Details of some of the achievements made by visit Tees Valley in its first year of operation were summarised; together with details of some of the up and coming events planned for the region. Forthcoming promotional campaigns will focus on 'green' tourism initiatives and the advertising of Extreme sports. It was also planned to introduce a 'Privilege Pass' next year allowing free entry for all tourist attractions in the Tees Valley, with a small donation being given to charity. A major piece of work is a survey of visitor accommodation occupancy rates and an ongoing assessment of planned hotel developments.

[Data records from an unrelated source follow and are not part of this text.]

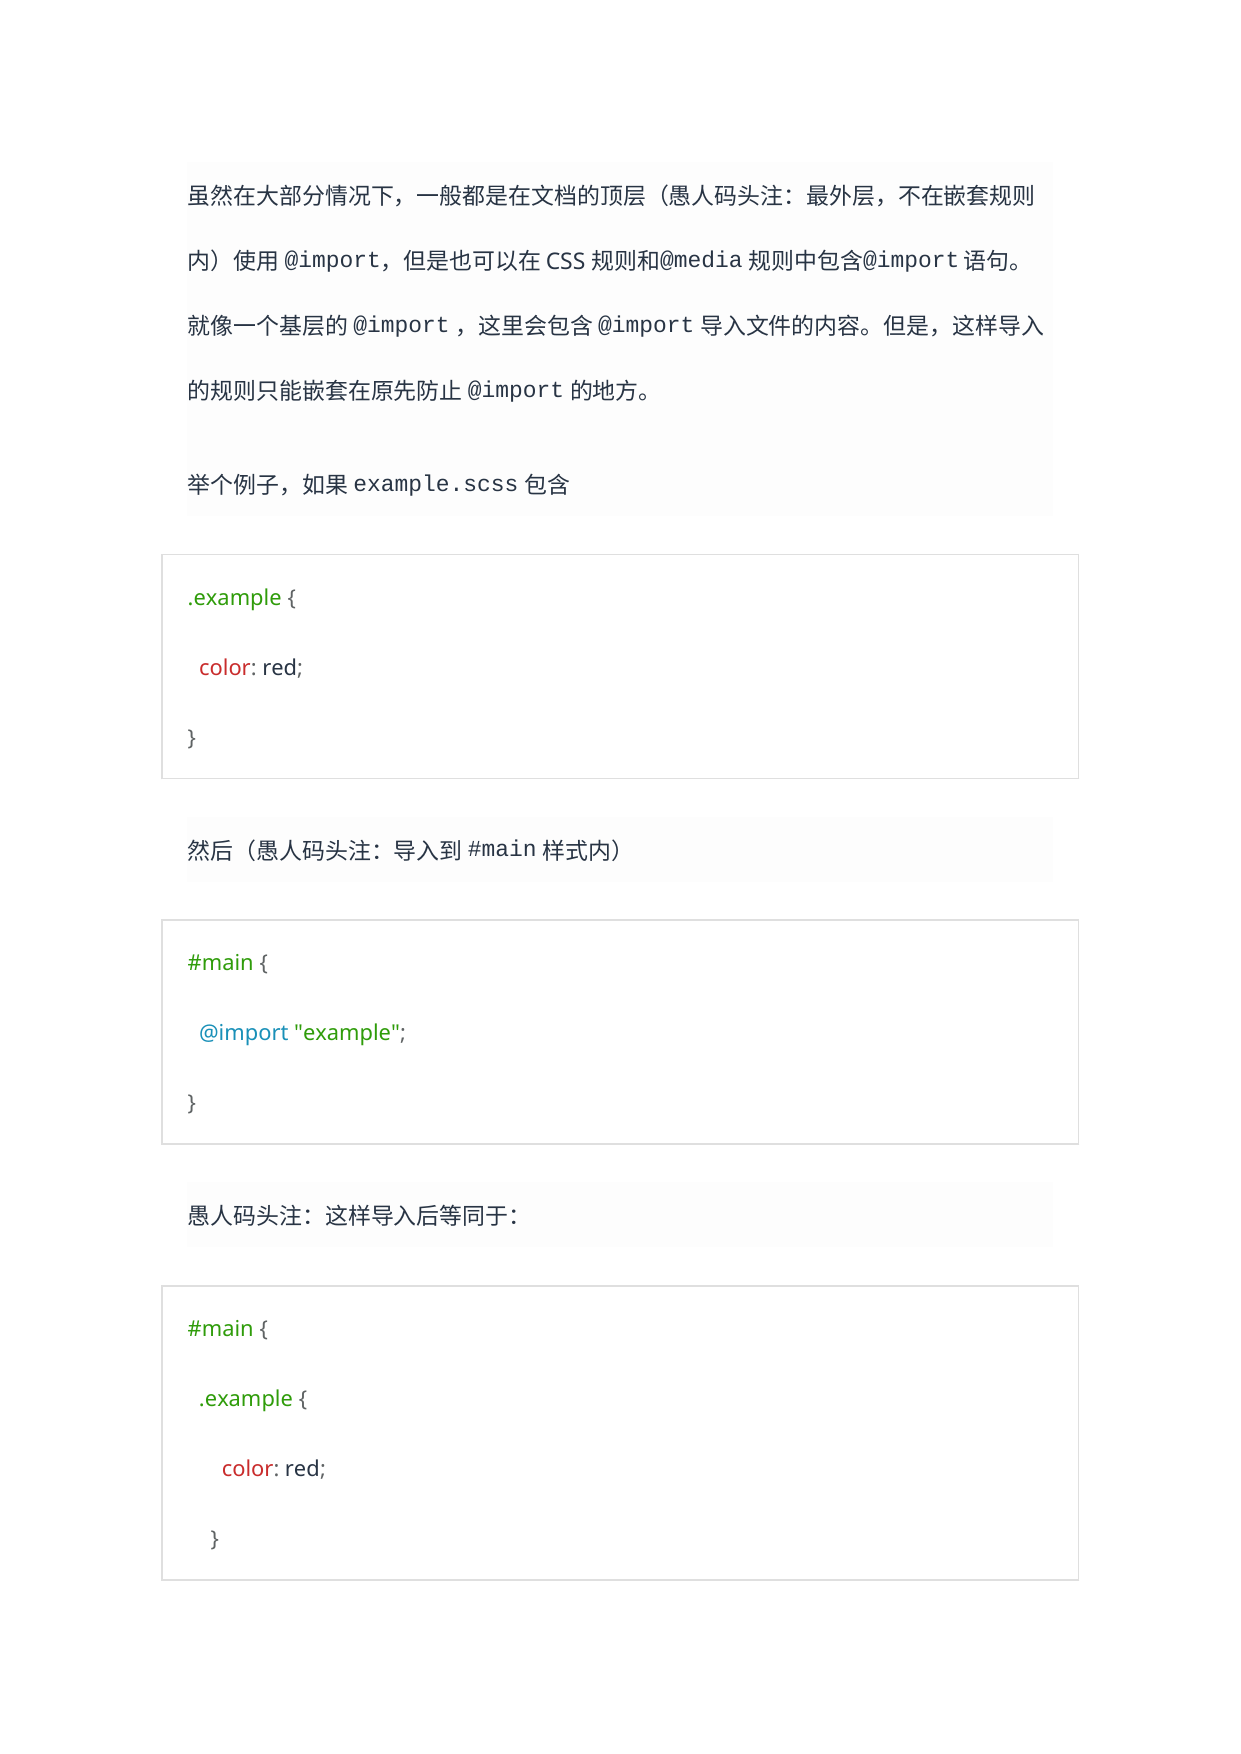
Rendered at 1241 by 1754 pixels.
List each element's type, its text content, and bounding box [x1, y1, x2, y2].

text #main { [163, 1287, 1078, 1344]
text @import "example"; [163, 989, 1078, 1048]
text 然后（愚人码头注：导入到 #main 样式内） [187, 817, 1053, 882]
text } [163, 1059, 1078, 1143]
text color: red; [163, 1425, 1078, 1484]
text #main { [163, 921, 1078, 978]
text } [163, 1495, 1078, 1579]
text .example { [163, 555, 1078, 613]
text 举个例子，如果 example.scss 包含 [187, 451, 1053, 516]
text .example { [163, 1355, 1078, 1414]
text 虽然在大部分情况下，一般都是在文档的顶层（愚人码头注：最外层，不在嵌套规则内）使用 @import，但是也可以在CSS 规则和@media 规则中包含@import语句。就像一个基层的 @import ，这里会包含 @import 导入文件的内容。但是，这样导入的规则只能嵌套在原先防止 @import 的地方。 [187, 162, 1053, 422]
text color: red; [163, 624, 1078, 683]
text 愚人码头注：这样导入后等同于： [187, 1182, 1053, 1247]
text } [163, 694, 1078, 778]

Members made reference to the potential to provide more attraction/drop off points for boats using the river for social purposes; it was noted that this need for increased river facilities can be picked up through the Local Development Framework process by making sure planning obligations are in place.

Members enquired as to how plans for the river fitted into the Council's strategy for regeneration both of the river; and more generally for the Town Centre. The Director of Development and Neighbourhood Services advised that he would be prepared to arrange an all member seminar in the New Year encapsulating all of the developments envisaged within the Stockton Regeneration Strategy.

Members were presented with an updated Work Programme.

At the request of the Chair, Neil Schneider provided an update for Members on the current situation of HMS Kellington on Stockton Riverside.

A series of meetings with senior representatives of all key partners (Sea Cadets, Environment Agency, Planners, British Waterways) had led to significant progress.

Frank Cook MP had arranged a meeting with Minister for Defence for two weeks time and, coupled with the offer of help from an experienced Marine Salvage Company, there was optimism that works could begin next year.